I suppose it’s the chorus that felt the most like it was written about me, even back then when I was only 13, and despite the fact that Paul Simon, though a lifelong hero, doesn’t know me from Adam. Here’s what he said:
When something goes wrongPaul Simon, 1973
I’m the first to admit it
I’m the first to admit it
But the last one to know
When something goes right
Well it’s likely to lose me
It’s apt to confuse me
It’s such an unusual sight
I can’t get used to something so right
Something so right
Now, of course, I’ve quoted his song without permission, so perhaps even though he’ll probably remain blissfully unaware of my existence, his lawyers might ring me up. But let’s set that potential disaster aside for the moment. That’s sort of the point of this whole post… setting disaster aside for the moment.
Because today is a good day. Here’s why:
That is a picture of the finished first draft of my latest novel.
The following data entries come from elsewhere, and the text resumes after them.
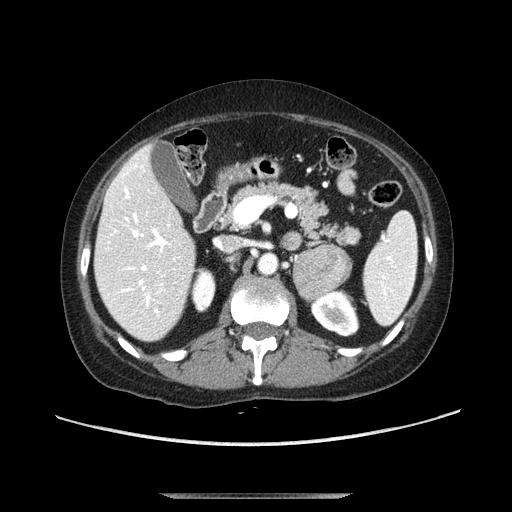
Contrast-enhanced abdominal CT, one axial slice. Slice 59 of 107 in the series (ordered by position). Soft-tissue window (W 400 / L 40 HU). 2.5 mm slice thickness. 512 × 512 image matrix, field of view 380 × 380 mm. Female patient. From the clinical record (not read from this slice): diagnosis: adrenocortical carcinoma; tumour side: left adrenal; tumour size at pathology: 7.5 cm; Ki-67 index: 9 %; stage (as recorded): 3.
Annotated regions visible in this slice (semi-automatically segmented with operator editing):
- mass: bounding box <293,243,352,300> (left, top, right, bottom; pixels)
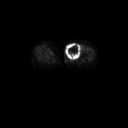
FDG PET of an extremity soft-tissue mass (from a PET/CT study), one axial slice; 3.27 mm slice thickness; 128 × 128 image matrix, field of view 700 × 700 mm. Patient: female, 74 years. Case-level facts recorded for this patient, not image findings: histological type: pleomorphic leiomyosarcoma; grade: high; site of the primary tumour: left thigh.
Structures marked on this image (expert contour drawn on MRI and transferred to this co-registered scan by the dataset authors):
- gross tumour volume including surrounding oedema: bounding box [x1, y1, x2, y2] px = [65, 42, 82, 60]
- gross tumour volume (mass): [65, 42, 81, 60]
And any day that includes a finished manuscript is a very good day indeed.
Add to that the amazing smell of the dinner I’m preparing for us in the slow cooker, the continued crate of exploding happiness that is my now year-old pup who has decided that Autumn is his favorite season because there are so many leaves blowing around, (and anything that moves must want to play, right?), and you have the fixings for a good day indeed.
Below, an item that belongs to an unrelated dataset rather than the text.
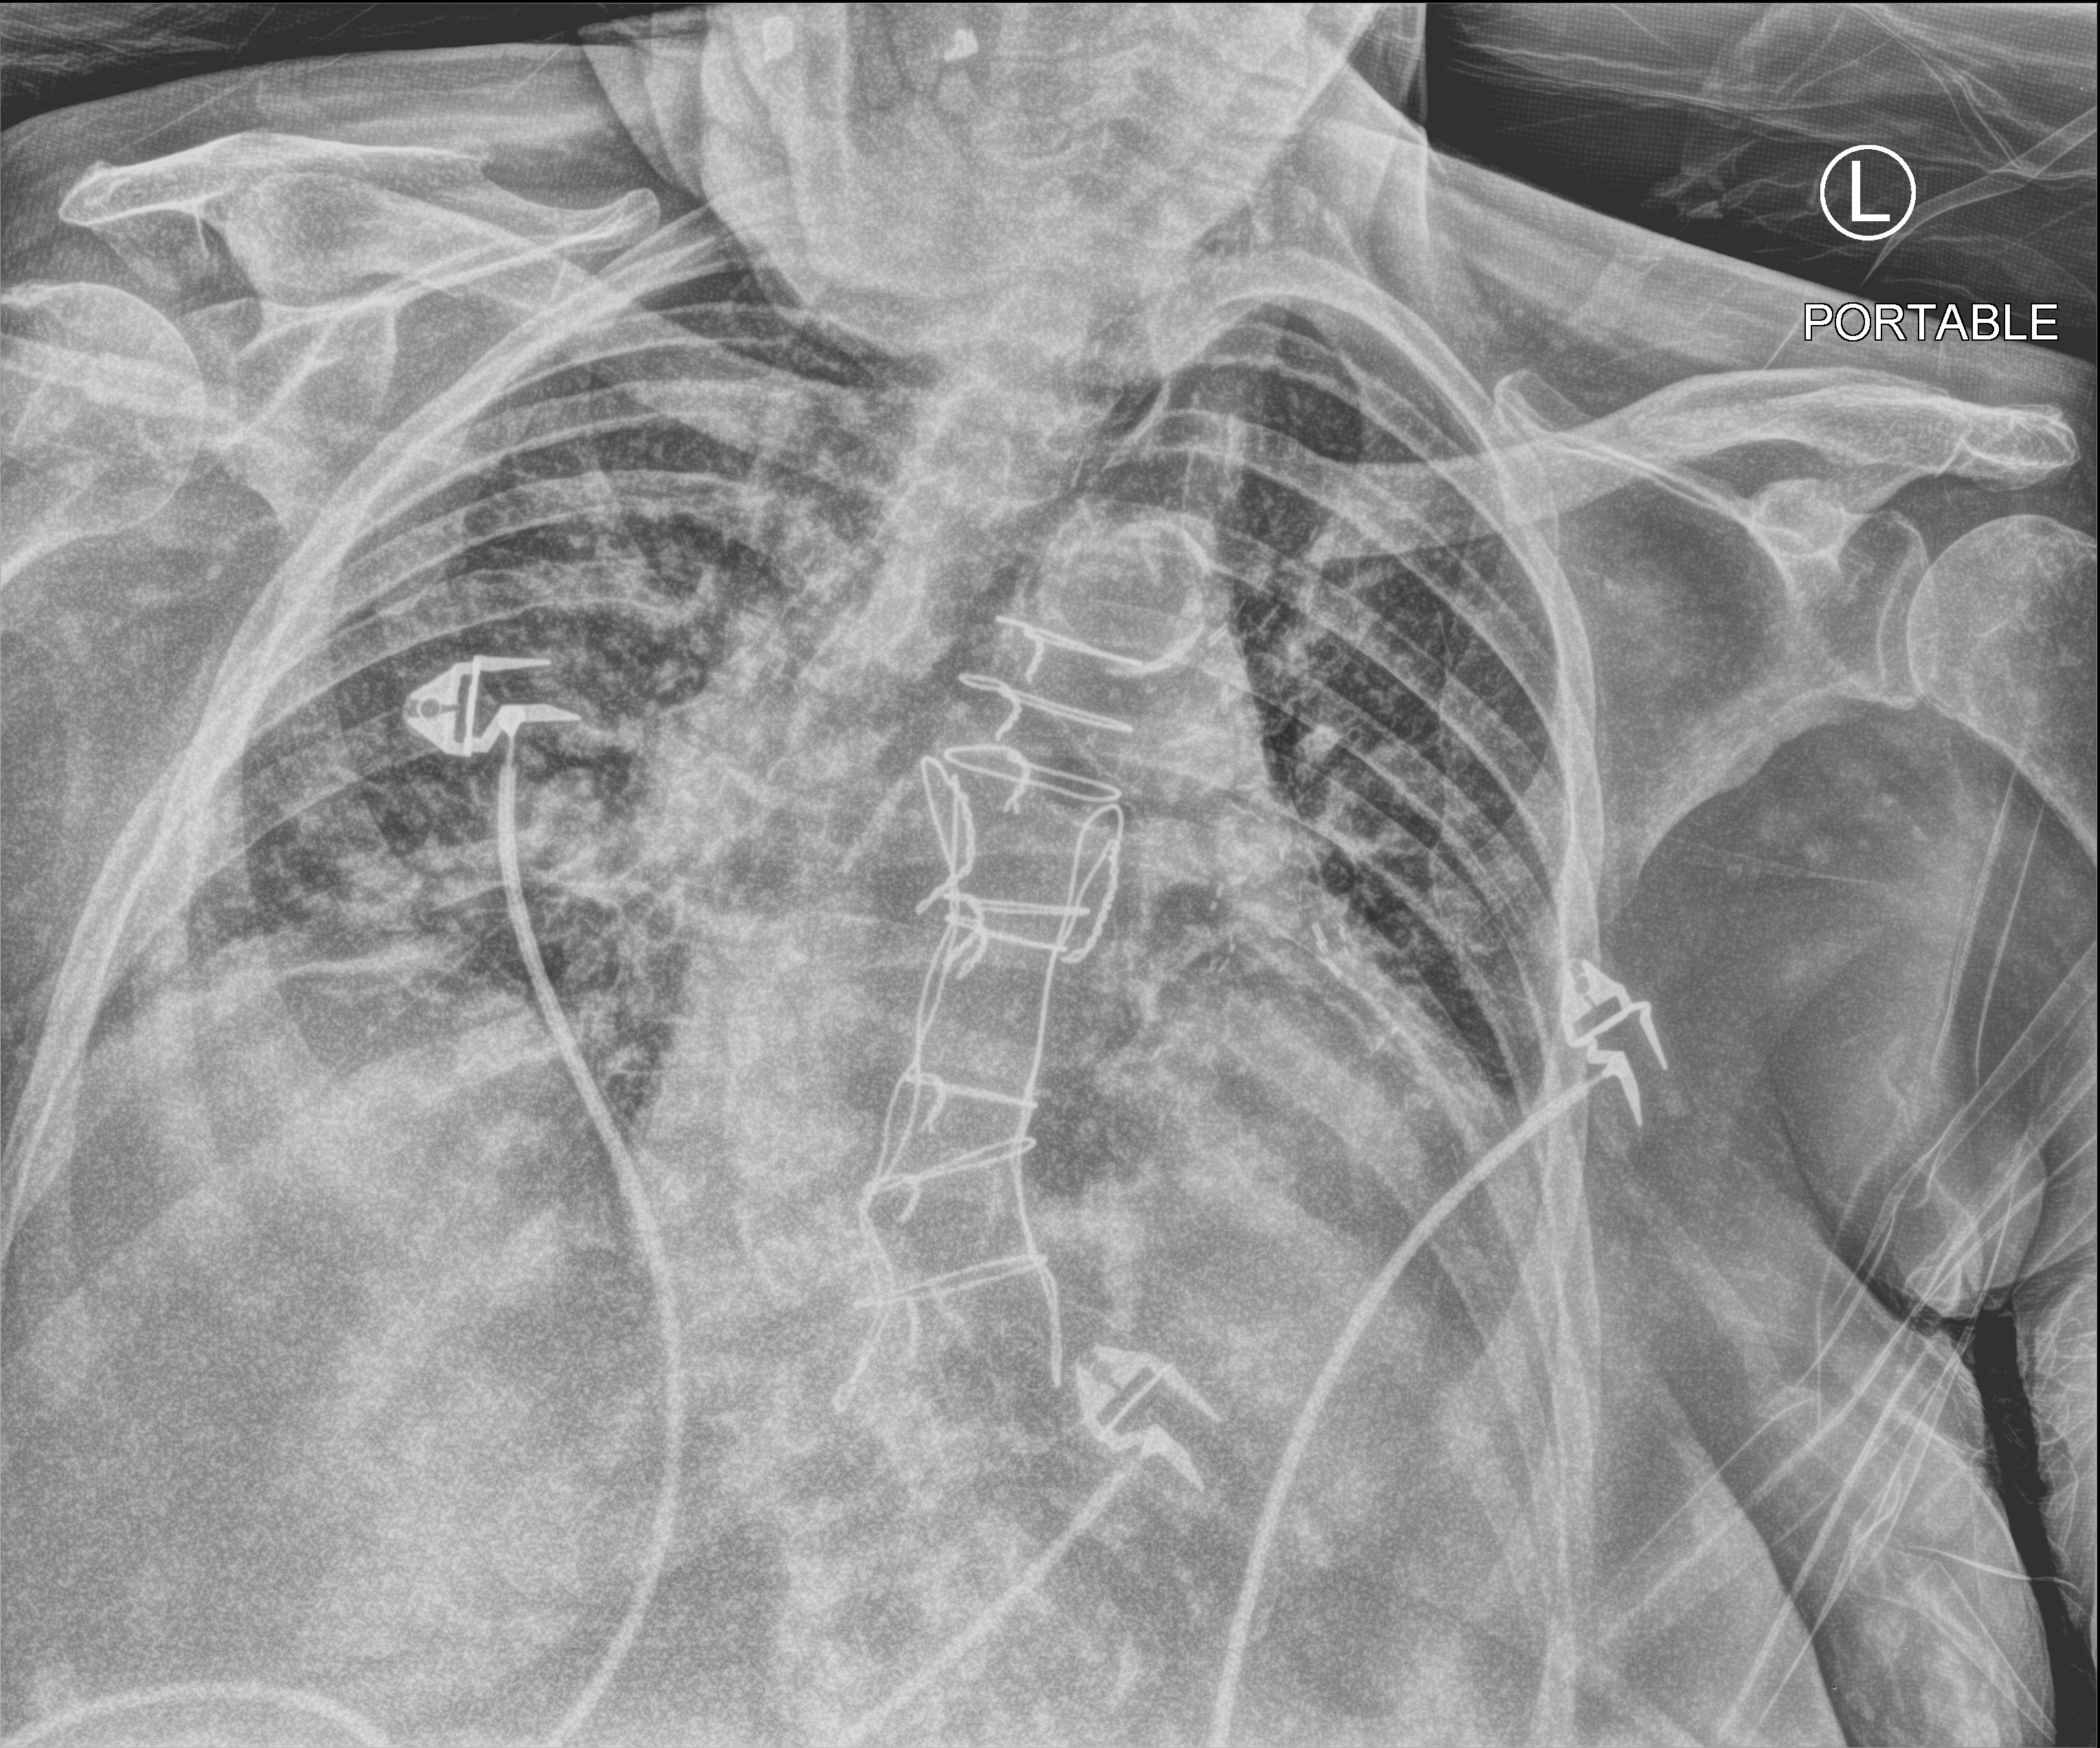
Chest X-ray (portable), anteroposterior (AP) projection. Female patient hospitalised with COVID-19, age 75–90 years.
Admission-level facts for this patient (not findings on this image; timing relative to this image not recorded):
- mechanically ventilated during this hospital stay: no
- length of hospital stay: 10 days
Now, as you may be able to tell from the image, there’s a good chunk of novel there, and as just about any writer will tell you, once the first draft is finished the real work starts.
In the case of Jelly Jars there are a number of challenges to overcome. I started writing it as a short story in 2017, but quickly realized it needed to stretch its legs beyond the scope of brief fiction, and kept working on it, eventually finishing nine chapters before setting it aside.
Perhaps if I’d not looked at it again until now, my worries could have been reduced, but I took it out from time to time and played with it, remembering each time why I kept coming back to it – (it was really good.) But those fits of starting and stopping can be dangerous, and I need to make sure the continuity of story and style don’t falter anywhere. Additionally I need to make sure I balance repeating motifs and themes with fresh action. I know there is at least one character whose emotional instability needs to be worked on, (not to diminish that trait, but to use it to maximum effect.)
And of course there’s the fact that I can cram more typos onto a page than just about any other author, living or dead. Before this MS leaves my hands I intend to iron out as many such issues as humanly possible, (given my limited mental capacity.) I think the writing in this book is strong enough to deserve my most intense post-first-draft effort since I wrote A Dark Clock which I edited so much that my external hard drive contains folders for sixteen drafts. Don’t believe me?
There are lots of other folders, but the ones numbered D1-D9 are full rewrites of D0.
I’m a good deal better at my craft now then I was back in 2015 when I wrote the first Cerah of Quadar, so I don’t require that many revisions now. I can usually cap it off with two or three. I’m shooting for three with this one, there already having been two. (This is a bit of a technicality, as the “first” first draft is the short story version).
That’s a lot of words to say that I’m having a hell of a good day, and it scares the livin’ ba-jeebus out of me.
You see, when something goes right, it’s likely to lose me.
But just for the hell of it, I think I won’t get lost. Yet.